「人外交差点」について(1)

ただいま森美術館にて開催中の「六本木クロッシング」展に参加しております。

中村宏さん、赤瀬川原平さんと同じ空間(なんたる光栄!)で新作7点と旧作1点を展示してます。….横幅が4m近くある新作「人外交差点」について少しお話しします。この作品タイトルは、皆さん薄々お気づきであろうかと思いますが、弘兼憲史先生のマンガ「人間交差点」を元ネタにさせて頂きました。 渋谷のスクランブル交差点という日本一「見られている」場所に集まる「監視」にちなんだモノノケの群れ、いわゆる「百鬼夜行図」のような絵つくる。というのが一番最初のイメージです。 ざっと見、ゴチャゴチャしてて何が描かれてるか分かりづらいのですが….。私自身、下絵つくる段階で小ネタを集めすぎて収拾がつかなくなり、ストレス性蕁麻疹のかゆさで涙を垂らしながら制作したぐらい、それぐらいにゴチャっとしてます。 ネタの紹介をする前に、ひとまず今日はこの作品用に書いたテキストを紹介します。….大概の場合、テーマを決めてから取材や資料集めをして、それをもとに文章やレポートのようなものを書いてから絵を制作してゆきます。今回もテーマである「監視/相互監視」のモチーフを散文風にまとめて、この文章を下敷きにして絵を構成しました。….作品を完成させるまで「怒りの導火線」の火が途中で立消えしないように自分自身を煽る「アジビラ」的な役割もあるので、少々大仰でありますがお許し有れ!

提供データ.
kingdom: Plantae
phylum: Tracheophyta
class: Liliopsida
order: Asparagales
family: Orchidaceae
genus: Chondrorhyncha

--

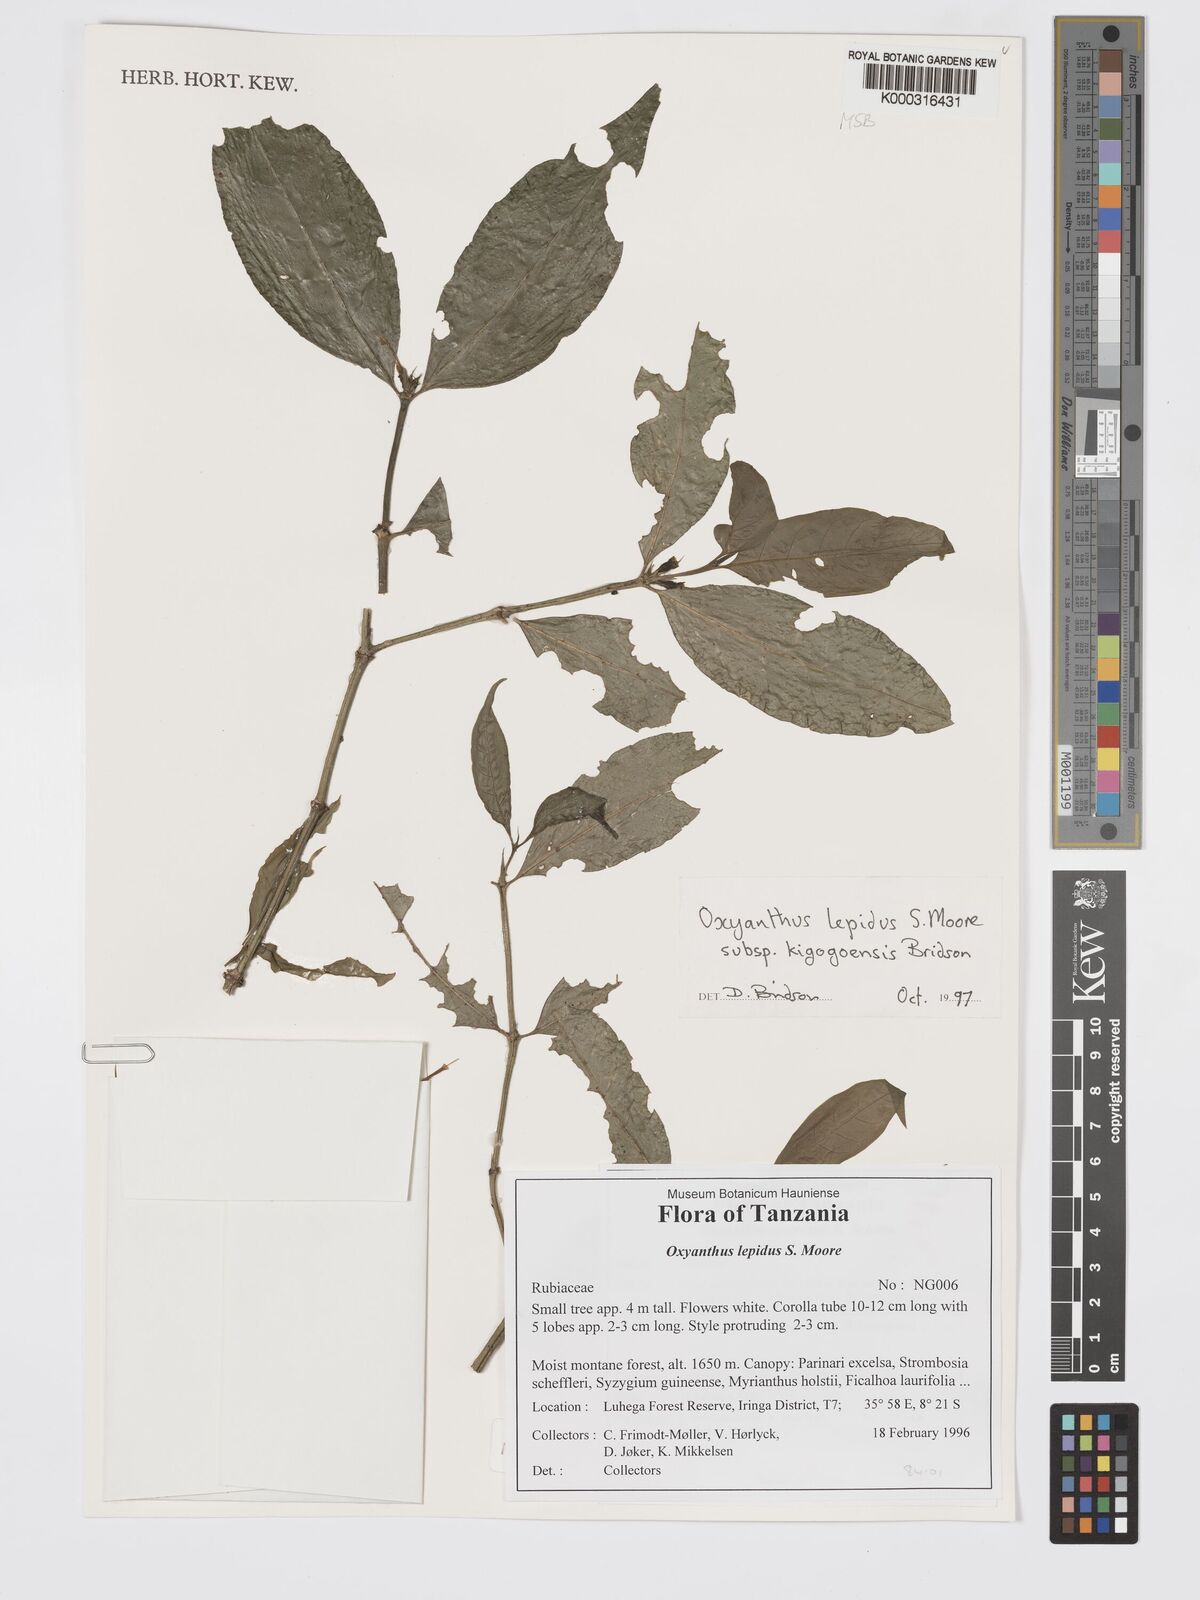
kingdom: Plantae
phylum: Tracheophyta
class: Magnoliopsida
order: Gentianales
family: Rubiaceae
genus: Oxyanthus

問題.
A – 元の文章を読んで、次の質問に答えてください。
(i) 書き手が今参加している展覧会の名前は何ですか。
(ii) その展覧会で展示している新作は何点ですか。
(iii) 作品タイトル「人外交差点」の元ネタになったマンガは何ですか。
B – 元の文章に名前が出てくる人物を、全員挙げてください。
C – 次の内容が元の文章と合っているかどうか、はい・いいえで答えてください。判断の決め手になった文章の言葉もそのまま引用してください。
(i) 「人外交差点」の横幅は4m近くある。
(ii) この作品のテーマは「監視/相互監視」である。
(iii) 今回は、絵を描き終えてから文章を書いた。

正解.
A –
(i) 「六本木クロッシング」展
(ii) 7点
(iii) 弘兼憲史先生のマンガ「人間交差点」

B – 中村宏さん、赤瀬川原平さん、弘兼憲史先生

C –
(i) はい。「横幅が4m近くある新作「人外交差点」」
(ii) はい。「テーマである「監視/相互監視」」
(iii) いいえ。「この文章を下敷きにして絵を構成しました」